La pratique religieuse dans notre commune connaissant une baisse préoccupante, le mendiant a quitté le porche de l’église pour élire domicile devant la porte de la boulangerie. C’était bien vu, car tout le monde ici marche à la baguette, même les plus solides piliers de sacristie. Assis sur un carton à même le sol, l’homme dit bonjour à chaque passant, en le gratifiant d’un sourire édenté. Faut-il se contenter de lui rendre son salut ou déposer une pièce dans sa sébile ?

Les mendiants ne risquent plus d’être fouettés en public ou envoyés aux galères, comme au début du XVIIe siècle.
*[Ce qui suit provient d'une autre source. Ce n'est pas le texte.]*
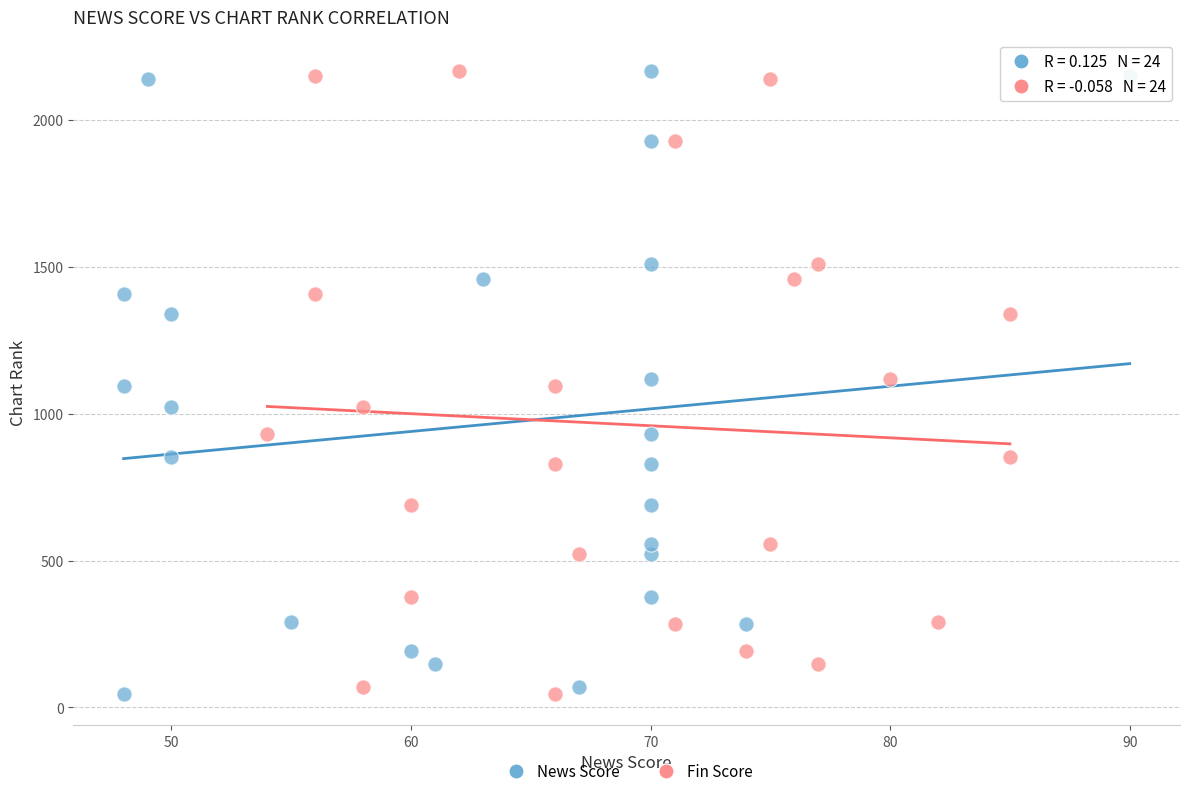

What are all the series names shown in the legend?

News Score, Fin Score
Leur activité a même été dépénalisée en 1994. N’est plus punie que l’organisation de la mendicité d’autrui en vue d’en tirer profit. Et seuls les maires peuvent interdire de faire la manche. Encore doivent-ils démontrer que cette atteinte à la liberté d’expression, de commerce et de mouvement trouble l’ordre public.

Le quémandeur installé devant notre boulangerie ne fait, lui, qu’apporter du désordre dans nos esprits. « Le monde souffre de ne pas avoir assez de mendiants pour rappeler aux hommes la douceur d’un geste fraternel », faisait dire Marcel Aymé à l’un des personnages de Clérambard. Mais cette pièce de théâtre était une farce malicieuse sur la conversion à la charité d’un despote domestique…
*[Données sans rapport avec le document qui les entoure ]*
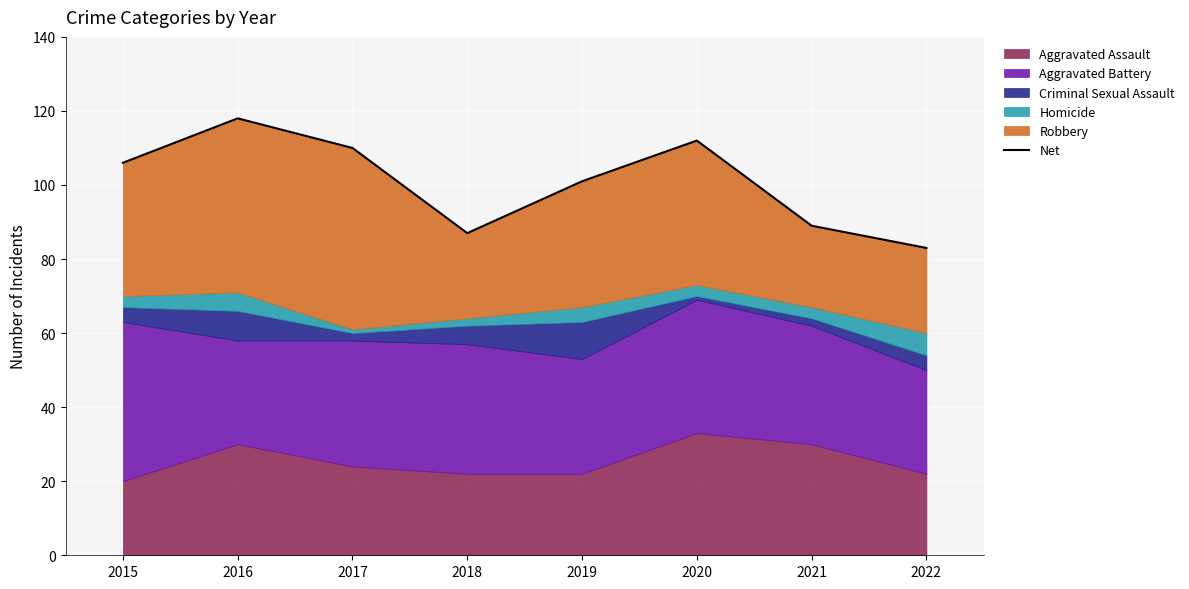

At which category does the data reach its first local valley?

2018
Devant la boulangerie, tout le monde est mal à l’aise. Le mendiant, probablement gêné ou honteux d’organiser cette mise en scène. Les passants, surtout, chez qui les sentiments se bousculent : pitié, compassion, culpabilité, agacement, impression d’être harcelé, voire escroqué… Donner une pièce ? Ne pas donner ? En faisant l’aumône, on ne sait pas si on soulage la misère ou sa mauvaise conscience, si on aide un mendiant ou si on conforte la mendicité. Baguettes et brioches n’ont pas tous les jours le même goût.